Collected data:
—————

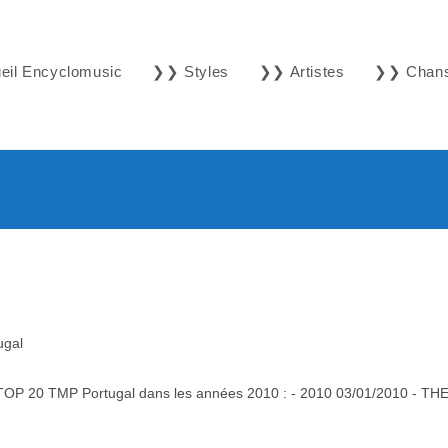
il Encyclomusic
❯❯ Styles
❯❯ Artistes
❯❯ Chan
ugal
u TOP 20 TMP Portugal dans les années 2010 : - 2010 03/01/2010 - TH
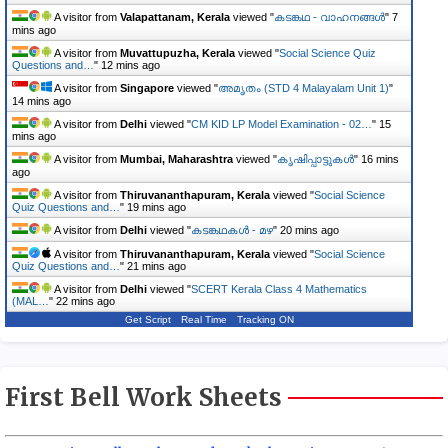
A visitor from
Valapattanam, Kerala
viewed "
കടങ്കഥ - വാഹനങ്ങൾ
"
7
mins ago
A visitor from
Muvattupuzha, Kerala
viewed "
Social Science Quiz
Questions and…
"
12 mins ago
A visitor from
Singapore
viewed "
അമൃതം (STD 4 Malayalam Unit 1)
"
14 mins ago
A visitor from
Delhi
viewed "
CM KID LP Model Examination - 02…
"
15
mins ago
A visitor from
Mumbai, Maharashtra
viewed "
ക‍ൃഷിപ്പാട്ട‍ുകൾ
"
16 mins
ago
A visitor from
Thiruvananthapuram, Kerala
viewed "
Social Science
Quiz Questions and…
"
19 mins ago
A visitor from
Delhi
viewed "
കടങ്കഥകൾ - മഴ
"
20 mins ago
A visitor from
Thiruvananthapuram, Kerala
viewed "
Social Science
Quiz Questions and…
"
21 mins ago
A visitor from
Delhi
viewed "
SCERT Kerala Class 4 Mathematics
(MAL…
"
22 mins ago
Get Script
Real Time
Tracking ON
First Bell Work Sheets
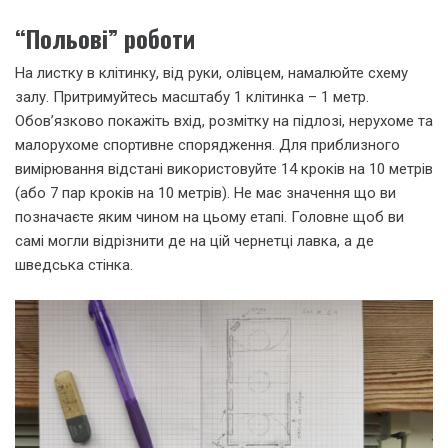
“Польові” роботи
На листку в клітинку, від руки, олівцем, намалюйте схему
залу. Притримуйтесь масштабу 1 клітинка – 1 метр.
Обов’язково покажіть вхід, розмітку на підлозі, нерухоме та
малорухоме спортивне спорядження. Для приблизного
вимірювання відстані використовуйте 14 кроків на 10 метрів
(або 7 пар кроків на 10 метрів). Не має значення що ви
позначаєте яким чином на цьому етапі. Головне щоб ви
самі могли відрізнити де на цій чернетці лавка, а де
шведська стінка.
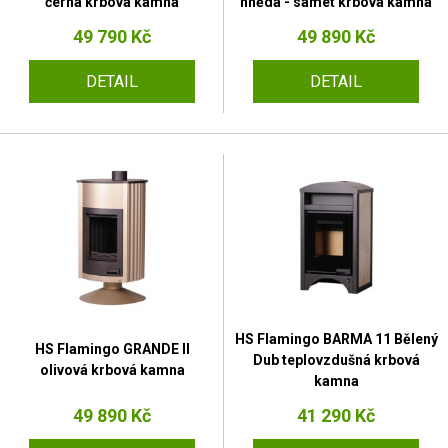
černá krbová kamna
hnědá - samet krbová kamna
49 790 Kč
49 890 Kč
DETAIL
DETAIL
HS Flamingo BARMA 11 Bělený
HS Flamingo GRANDE II
Dub teplovzdušná krbová
olivová krbová kamna
kamna
49 890 Kč
41 290 Kč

—————

# WORK TO COMPLETE
Copy out every line of text from the material word for word, from the first page through the last. Leave out the pictures themselves.

# ANSWER TO THE PROBLEM
il Encyclomusic
❯❯ Styles
❯❯ Artistes
❯❯ Chan
ugal
u TOP 20 TMP Portugal dans les années 2010 : - 2010 03/01/2010 - TH
A visitor from
Valapattanam, Kerala
viewed "
കടങ്കഥ - വാഹനങ്ങൾ
"
7
mins ago
A visitor from
Muvattupuzha, Kerala
viewed "
Social Science Quiz
Questions and…
"
12 mins ago
A visitor from
Singapore
viewed "
അമൃതം (STD 4 Malayalam Unit 1)
"
14 mins ago
A visitor from
Delhi
viewed "
CM KID LP Model Examination - 02…
"
15
mins ago
A visitor from
Mumbai, Maharashtra
viewed "
ക‍ൃഷിപ്പാട്ട‍ുകൾ
"
16 mins
ago
A visitor from
Thiruvananthapuram, Kerala
viewed "
Social Science
Quiz Questions and…
"
19 mins ago
A visitor from
Delhi
viewed "
കടങ്കഥകൾ - മഴ
"
20 mins ago
A visitor from
Thiruvananthapuram, Kerala
viewed "
Social Science
Quiz Questions and…
"
21 mins ago
A visitor from
Delhi
viewed "
SCERT Kerala Class 4 Mathematics
(MAL…
"
22 mins ago
Get Script
Real Time
Tracking ON
First Bell Work Sheets
“Польові” роботи
На листку в клітинку, від руки, олівцем, намалюйте схему
залу. Притримуйтесь масштабу 1 клітинка – 1 метр.
Обов’язково покажіть вхід, розмітку на підлозі, нерухоме та
малорухоме спортивне спорядження. Для приблизного
вимірювання відстані використовуйте 14 кроків на 10 метрів
(або 7 пар кроків на 10 метрів). Не має значення що ви
позначаєте яким чином на цьому етапі. Головне щоб ви
самі могли відрізнити де на цій чернетці лавка, а де
шведська стінка.
černá krbová kamna
hnědá - samet krbová kamna
49 790 Kč
49 890 Kč
DETAIL
DETAIL
HS Flamingo BARMA 11 Bělený
HS Flamingo GRANDE II
Dub teplovzdušná krbová
olivová krbová kamna
kamna
49 890 Kč
41 290 Kč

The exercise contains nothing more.